Gesture recognition helps computers understand human body language. This helps to create a more robust connection between people and machines, rather than just a basic text-based user interface or a graphical user interface. You do not need to use the keys or touch the screen to perform the action. The device’s motion sensors perceive and interpret the user’s gestures as the main source of data input.

Thus, gesture recognition by the AI systems has become significant progress over the last ten years. Nowadays, this technology is used in high accuracy surgeries, health monitoring equipment, game systems, and many others. Hand recognition software is actively growing, and it is expected that the market for this technology will be worth $36.3 in 2027.

How does gesture recognition technology work?

Lots of participants take part in the complicated process of gesture recognition. The most important is the person who gives the gesture signals to the machine. Further, you can divide it into soft and hard elements of the process. Software is a program or application, machine learning algorithm, and AI. Hardware can include sensors, cameras, and other physical devices required for gesture reading.

Now, let’s take a closer look at the gesture recognition process in understandable language. The user makes a certain gesture, and the application already performs the necessary action in a second. What happens in this second? When you move, the camera and sensors record everything and pass the information to the brain of the device. There, the app and machine learning algorithms analyze and segment your movements, ensuring they grasp and understand every movement frame and send the received information to the AI. It, in turn, searches for the command that the device or app must perform in response to this move. And all this takes less than a second!

Industries using gesture recognition

Gaming

Microsoft introduced such technology in 2010 in its non-contact Kinect sensor for Xbox 360. It records the movements of the body and hands in real time, making it unnecessary for gamers to use the keyboard and joysticks. Gesture recognition provides an enhanced, natural interaction for the 3D virtual world or gaming environment.

Automotive

The automobile industry does not cease to delight us with new developments, and if the ability to control music and accept some signals through gestures does not excite you anymore, what about the ability to start the car? LG Electronics has already filed a patent for a new system that allows car owners to stop the engine with gestures and facial recognition. The cameras and sensors in the car’s interior read the driver’s gestures, fingerprints, and biometric data and allow you to start the engine and make personal adjustments without a single key. Moreover, this system can guarantee your life as it can perform the necessary actions when the driver is unaccounted for, or other unreasonable situations have occurred.

Medicine

For sure, the use of this technology in medicine is the most interesting and promising. For example, Microsoft has developed a non-contact interaction between surgeons in a sterile operating room with MRI images and patient scans without the need for scrubbing every time they need to look at the data in more detail. This will not only reduce the risk of infections and inflammation and shorten people’s time under anesthesia but will also help save billions of dollars every year since one scrubbing costs around 500 dollars. Moreover, surgeons will also be able to make records in the air, which the AI will recognize. Moreover, gesture recognition technology is a more suitable solution for operation or reanimation rooms, where side sounds make the use of voice recognition problematic.

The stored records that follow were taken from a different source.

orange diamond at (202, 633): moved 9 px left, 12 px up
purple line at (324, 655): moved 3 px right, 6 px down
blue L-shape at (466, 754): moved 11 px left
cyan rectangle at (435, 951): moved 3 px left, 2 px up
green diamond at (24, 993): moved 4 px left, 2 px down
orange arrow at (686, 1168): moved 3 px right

Gesture recognition technology also improves the lives of people with disabilities and enhances the rehabilitation process of patients with movement and coordination problems.

Communication

People like to show their emotions through gestures. There seems to be no ideal sphere of use other than video conferencing tools. The Coronavirus pandemic has given new functions in this area, and gesture recognition has made life easier for many users. For example, Zoom already offers this technology for reactions at meetings. Video conferencing platform Whoosh went even further and gave its users the ability not only to send responses to interactions during the session but also to control the app and have access to functions through gestures. This technology can significantly improve the communication process between remote team members and make it more comfortable and effective.

The potential for using gesture recognition technology is unlimited. You can try to predict it with the help of science fiction films. Try this technology today, and your life will never be the same again.